Performance evaluation

The long–short spread goes long the high-beta portfolio and short the low-beta one. Regressing the spread on a constant tests whether its average return is significantly different from zero.

beta_longshort <- beta_portfolios |>
  pivot_wider(names_from = portfolio, values_from = ret) |>
  mutate(long_short = high - low)

model_fit <- lm(long_short ~ 1, data = beta_longshort)
summary(model_fit)

beta_longshort = (beta_portfolios
  .pivot_table(index="date", columns="portfolio", values="ret")
  .reset_index()
  .assign(long_short=lambda x: x["high"] - x["low"])
)

model_fit = smf.ols("long_short ~ 1", data=beta_longshort).fit()
model_fit.summary()

A reusable sorting function

Two portfolios is the simplest case. To generalize to deciles (or any number), we compute breakpoints from the sorting variable's quantiles and assign each stock to the interval it falls in. This assign_portfolio helper reappears throughout the asset-pricing chapters.

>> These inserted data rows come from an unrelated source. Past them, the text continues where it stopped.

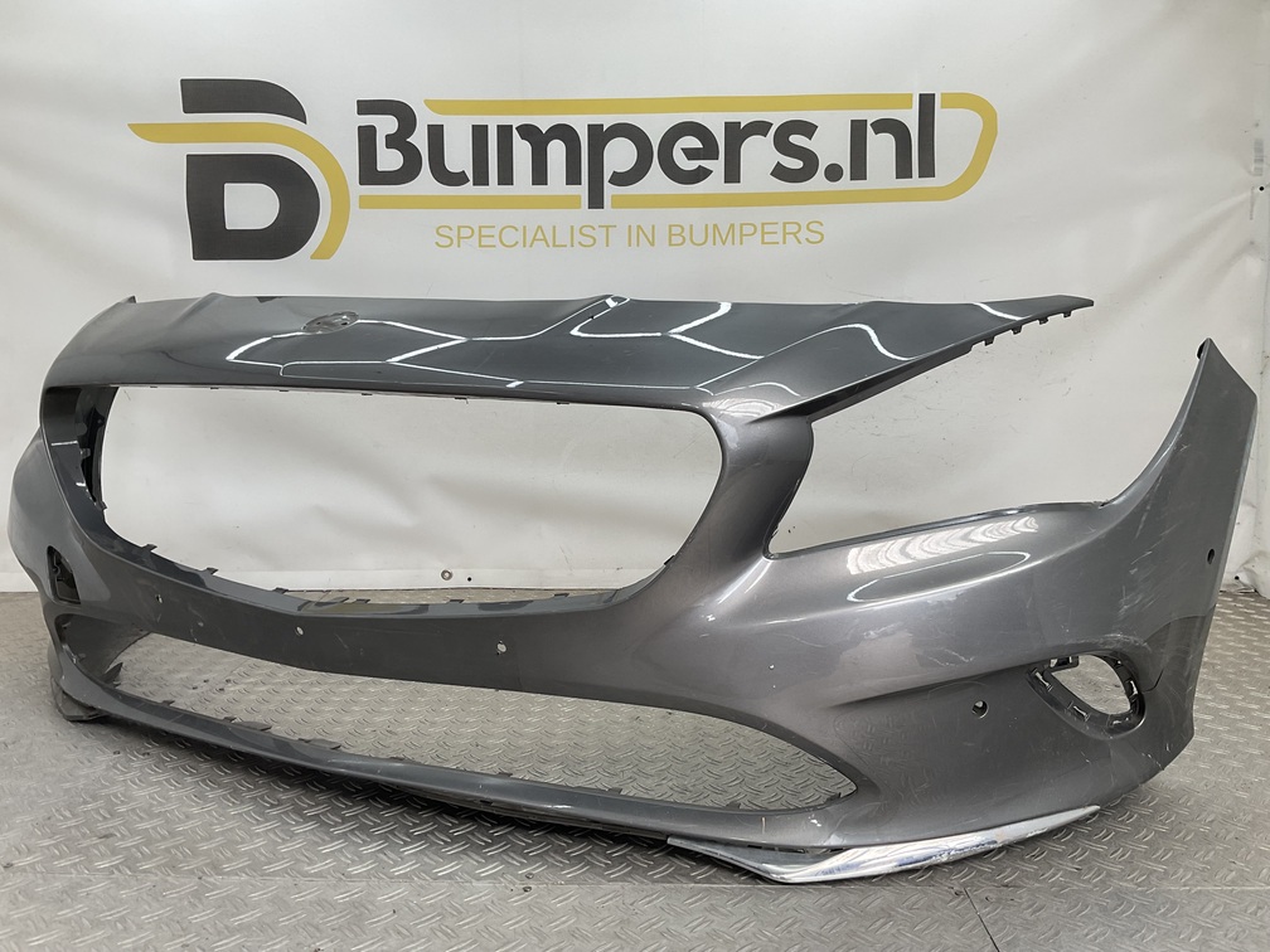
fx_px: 1064
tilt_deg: -8.6
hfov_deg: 61.7
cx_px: 635
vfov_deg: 48.2
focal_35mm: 29
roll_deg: -1.0
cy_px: 476
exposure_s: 1/143
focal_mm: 3
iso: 16
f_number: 1.8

assign_portfolio <- function(data, sorting_variable, n_portfolios) {
  breakpoints <- data |>
    pull({{ sorting_variable }}) |>
    quantile(
      probs = seq(0, 1, length.out = n_portfolios + 1),
      na.rm = TRUE, names = FALSE
    )
  data |>
    mutate(portfolio = findInterval(
      pick(everything()) |> pull({{ sorting_variable }}),
      breakpoints, all.inside = TRUE
    )) |>
    pull(portfolio)
}

def assign_portfolio(data, sorting_variable, n_portfolios):
    breakpoints = np.quantile(
        data[sorting_variable].dropna(),
        np.linspace(0, 1, n_portfolios + 1),
        method="linear"
    )
    assigned = pd.cut(
        data[sorting_variable], bins=breakpoints,
        labels=range(1, n_portfolios + 1), include_lowest=True
    )
    return assigned

CAPM alphas across portfolios

Regressing each portfolio's return on the market factor decomposes it into a beta (market exposure) and an alpha (the part the market cannot explain). A monotone pattern in alphas across the sorted portfolios is the signature of a priced characteristic.

beta_portfolios_summary <- beta_portfolios |>
  group_by(portfolio) |>
  summarize(
    alpha = as.numeric(lm(ret ~ 1 + mkt_excess)$coefficients[1]),
    beta = as.numeric(lm(ret ~ 1 + mkt_excess)$coefficients[2]),
    ret = mean(ret)
  )

def estimate_portfolio_capm(data):
    fit = smf.ols("ret ~ 1 + mkt_excess", data=data).fit()
    return pd.Series({
        "alpha": fit.params["Intercept"],
        "beta": fit.params["mkt_excess"],
        "ret": data["ret"].mean()
    })

beta_portfolios_summary = (beta_portfolios
  .merge(factors_ff3_monthly, how="left", on="date")
  .groupby("portfolio")
  .apply(estimate_portfolio_capm)
  .reset_index()
)

Study notes following the Tidy Finance curriculum by Scheuch, Voigt, Weiss, and Frey. Prose is my own; the R/Python code is reproduced from the book's open-source source, licensed CC BY-NC-SA 4.0.